After several wretched months at sea, Eleanor Oliphant arrives in Calcutta with her brother Henry and sister Harriet. It is 1836, and her beloved Henry has just been appointed England's new... This description may be from another edition of this product.

Customer Reviews

5 ratings

Fascinating narrator...

...not someone to trust or like, but an astonishing portrayal. Eleanor's voice stayed with me long after I read the book. I have read several of Susanna Moore's books now, and am in awe of the unique perspective she gives her characters. They tend to be passionate but amoral, intelligent but capable of making terrible decisions. I hesitate to say that they are realistic women, because that implies that realism is somehow a virtue, which is not necessarily true. Rather, they are vibrant and galvanizing. Recommended to read alongside this novel: Philip Hensher's The Mulberry Empire, in which these characters take a secondary role.

wonderful

I've always been a fan of Susanna Moore's deft and descriptive writing style, but I wasn't prepared to be as fantastically impressed by this book as I was. She really captured the excesses of the characters' material lives as well as the yearnings of their interior lives, with a real feel for the values of the period. I couldn't put it down.

*Stored data*.
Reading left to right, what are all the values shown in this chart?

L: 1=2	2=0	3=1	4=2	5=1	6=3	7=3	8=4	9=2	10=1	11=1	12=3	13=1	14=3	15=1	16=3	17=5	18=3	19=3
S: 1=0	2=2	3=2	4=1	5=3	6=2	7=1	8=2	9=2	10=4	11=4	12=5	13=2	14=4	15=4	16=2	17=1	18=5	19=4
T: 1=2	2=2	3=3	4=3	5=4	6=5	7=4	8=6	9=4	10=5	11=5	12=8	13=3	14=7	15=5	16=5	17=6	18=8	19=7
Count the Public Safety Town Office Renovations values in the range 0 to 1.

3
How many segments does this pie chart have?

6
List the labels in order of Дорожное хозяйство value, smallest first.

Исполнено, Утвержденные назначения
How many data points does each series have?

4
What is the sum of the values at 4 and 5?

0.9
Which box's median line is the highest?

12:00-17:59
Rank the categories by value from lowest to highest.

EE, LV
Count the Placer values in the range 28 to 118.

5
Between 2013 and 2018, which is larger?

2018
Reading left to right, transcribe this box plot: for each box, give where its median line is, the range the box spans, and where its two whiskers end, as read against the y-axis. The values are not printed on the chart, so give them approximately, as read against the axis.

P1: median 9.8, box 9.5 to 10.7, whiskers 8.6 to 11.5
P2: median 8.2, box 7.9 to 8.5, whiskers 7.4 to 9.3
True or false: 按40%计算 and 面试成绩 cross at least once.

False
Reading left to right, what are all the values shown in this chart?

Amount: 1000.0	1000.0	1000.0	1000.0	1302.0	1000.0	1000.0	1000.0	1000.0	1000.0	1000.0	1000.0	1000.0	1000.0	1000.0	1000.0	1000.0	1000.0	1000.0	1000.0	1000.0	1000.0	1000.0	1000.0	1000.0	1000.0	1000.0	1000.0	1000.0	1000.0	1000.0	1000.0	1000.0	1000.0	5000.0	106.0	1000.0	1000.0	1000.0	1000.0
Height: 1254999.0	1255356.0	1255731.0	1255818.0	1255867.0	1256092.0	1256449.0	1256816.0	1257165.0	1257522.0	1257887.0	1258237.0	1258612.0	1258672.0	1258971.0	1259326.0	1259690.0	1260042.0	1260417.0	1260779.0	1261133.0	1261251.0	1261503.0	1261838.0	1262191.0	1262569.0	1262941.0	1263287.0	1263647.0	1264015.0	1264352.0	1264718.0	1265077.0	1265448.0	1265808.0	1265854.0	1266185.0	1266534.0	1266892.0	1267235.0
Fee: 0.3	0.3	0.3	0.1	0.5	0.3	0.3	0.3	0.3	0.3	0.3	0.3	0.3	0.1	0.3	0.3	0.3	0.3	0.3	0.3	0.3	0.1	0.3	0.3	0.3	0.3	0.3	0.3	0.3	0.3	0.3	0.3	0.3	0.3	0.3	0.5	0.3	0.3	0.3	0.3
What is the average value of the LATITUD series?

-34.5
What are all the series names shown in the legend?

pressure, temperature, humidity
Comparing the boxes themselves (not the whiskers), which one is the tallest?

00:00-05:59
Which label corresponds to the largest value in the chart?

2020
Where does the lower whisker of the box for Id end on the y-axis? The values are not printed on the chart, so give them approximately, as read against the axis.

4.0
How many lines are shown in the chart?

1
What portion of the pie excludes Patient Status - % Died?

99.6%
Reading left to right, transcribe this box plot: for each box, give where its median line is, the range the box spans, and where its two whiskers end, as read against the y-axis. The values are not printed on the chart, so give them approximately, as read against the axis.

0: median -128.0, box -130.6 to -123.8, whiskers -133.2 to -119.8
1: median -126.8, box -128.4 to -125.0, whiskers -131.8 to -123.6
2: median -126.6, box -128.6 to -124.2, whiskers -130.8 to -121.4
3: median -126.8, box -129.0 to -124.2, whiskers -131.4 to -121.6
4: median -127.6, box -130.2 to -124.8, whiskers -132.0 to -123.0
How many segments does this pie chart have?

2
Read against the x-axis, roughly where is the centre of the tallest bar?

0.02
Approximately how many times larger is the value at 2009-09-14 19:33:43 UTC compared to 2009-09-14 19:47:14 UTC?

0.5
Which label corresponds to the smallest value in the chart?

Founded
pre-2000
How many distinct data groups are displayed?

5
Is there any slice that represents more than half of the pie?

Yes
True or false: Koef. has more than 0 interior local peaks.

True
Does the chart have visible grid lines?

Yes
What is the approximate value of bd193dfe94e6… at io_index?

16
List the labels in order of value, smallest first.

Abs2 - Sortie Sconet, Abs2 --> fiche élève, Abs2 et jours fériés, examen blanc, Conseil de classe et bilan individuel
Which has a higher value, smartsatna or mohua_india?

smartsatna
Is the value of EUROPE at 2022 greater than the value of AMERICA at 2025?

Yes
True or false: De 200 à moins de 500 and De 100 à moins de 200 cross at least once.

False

*Task instructions*.
[1] Return the rows from the line containing "Abs2 - Sortie" through the end of the rows, both ends included, unchanged.
[2] Supply the next part of the book reviews about the novel set in 1836 Calcutta, starting after their final sentence.
The rows have no connection to the book reviews.

*Expected results*.
[1]
Abs2 - Sortie Sconet, Abs2 --> fiche élève, Abs2 et jours fériés, examen blanc, Conseil de classe et bilan individuel
Which has a higher value, smartsatna or mohua_india?

smartsatna
Is the value of EUROPE at 2022 greater than the value of AMERICA at 2025?

Yes
True or false: De 200 à moins de 500 and De 100 à moins de 200 cross at least once.

False

[2]
Marvelous

Susanna Moore used the letters and diaries of three Englishwomen in India at the time of the Great Game with Russia as basis for this novel, sometimes using their actual words. The result is a sly, funny, sad, and moving story of transformation and Empire. Eleanor Oliphant, her sister, and cousin, accompany her brother to India in 1836. The King has appointed brother Henry Governor-General of the colony to help the noble Oliphants after the loss of the family fortune. After all, everyone gets rich in India. The four have been very close all their lives (Eleanor and Henry's relationship is certainly too close) and remain unmarried in their twenties and thirties. The story starts with Eleanor's second diary, the first having been ruined during the nightmarish trip on the Jupiter, a wretched ship that takes on a great deal of water. "Rather that we were shipped to Botany Bay on a ship full of Irish poachers than this," Eleanor writes. "At least we'd have the pleasure of a little felony."They arrive in a hellishly hot Calcutta and settle into Government House. There are mobs of servants (her dog has a servant, the servants have servants, there's someone whose job it is to blow on tea to cool it) and shocking insects. Her sister Harriet is enchanted by it all, but Eleanor begins to disintegrate in the heat along with their paintings, books, and clothes. She dabbles in various drugs. She smokes a hookah. Red-faced and frizzy, she presides over sweaty events of state. She also finds her respect for Indians increasing, and her respect for the English decreasing. Henry is not having a successful Governorship. To prop up his failing rule, so he takes his show on the road, a three-year trek to the Punjab that includes ten thousand soldiers and servants, elephants, sedan chairs, tents, exotic pets, Harriet, Eleanor, and cousin Lafayette. The trek coincides with several unfortunate British misadventures in Afghanistan made all the more horrible by what the Oliphants are learning about India, English rule, and themselves on this trip. Susanna Moore is right on the mark with every word. You dive into this world and it sweeps you away. Forget the romantic Raj-everyone in this world is addled and raddled by trying to be English in this climate. And yet, "One Last Look" is a breath of fresh air.

"Our innate goodness is not appreciated by our servants."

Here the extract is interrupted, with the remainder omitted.